Exercise instructions: Using the listing below, print the line that contains "cultural touchstones of" and each line after it, exactly as shown, through the final one.

Input material:
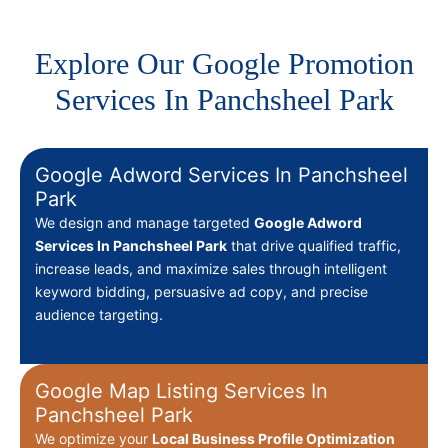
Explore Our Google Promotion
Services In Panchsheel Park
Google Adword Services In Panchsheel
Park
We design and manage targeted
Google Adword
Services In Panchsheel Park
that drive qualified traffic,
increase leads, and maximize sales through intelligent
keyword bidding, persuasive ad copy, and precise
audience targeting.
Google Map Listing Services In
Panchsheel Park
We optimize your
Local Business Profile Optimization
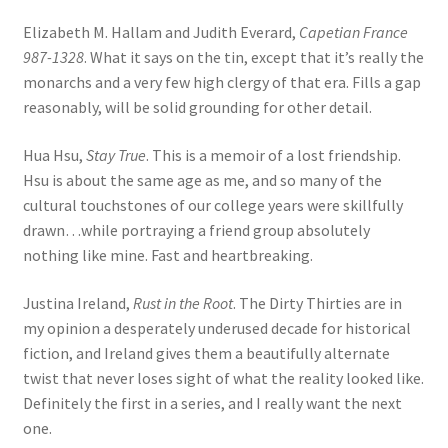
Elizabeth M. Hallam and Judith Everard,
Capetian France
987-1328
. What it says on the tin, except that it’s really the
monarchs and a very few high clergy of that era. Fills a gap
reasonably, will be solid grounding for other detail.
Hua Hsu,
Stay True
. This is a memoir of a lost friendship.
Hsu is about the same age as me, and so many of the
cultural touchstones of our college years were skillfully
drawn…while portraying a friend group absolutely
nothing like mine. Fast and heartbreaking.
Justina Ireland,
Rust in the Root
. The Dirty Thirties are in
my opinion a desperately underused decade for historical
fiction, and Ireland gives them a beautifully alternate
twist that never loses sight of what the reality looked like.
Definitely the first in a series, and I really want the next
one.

Exercise solution:
cultural touchstones of our college years were skillfully
drawn…while portraying a friend group absolutely
nothing like mine. Fast and heartbreaking.
Justina Ireland,
Rust in the Root
. The Dirty Thirties are in
my opinion a desperately underused decade for historical
fiction, and Ireland gives them a beautifully alternate
twist that never loses sight of what the reality looked like.
Definitely the first in a series, and I really want the next
one.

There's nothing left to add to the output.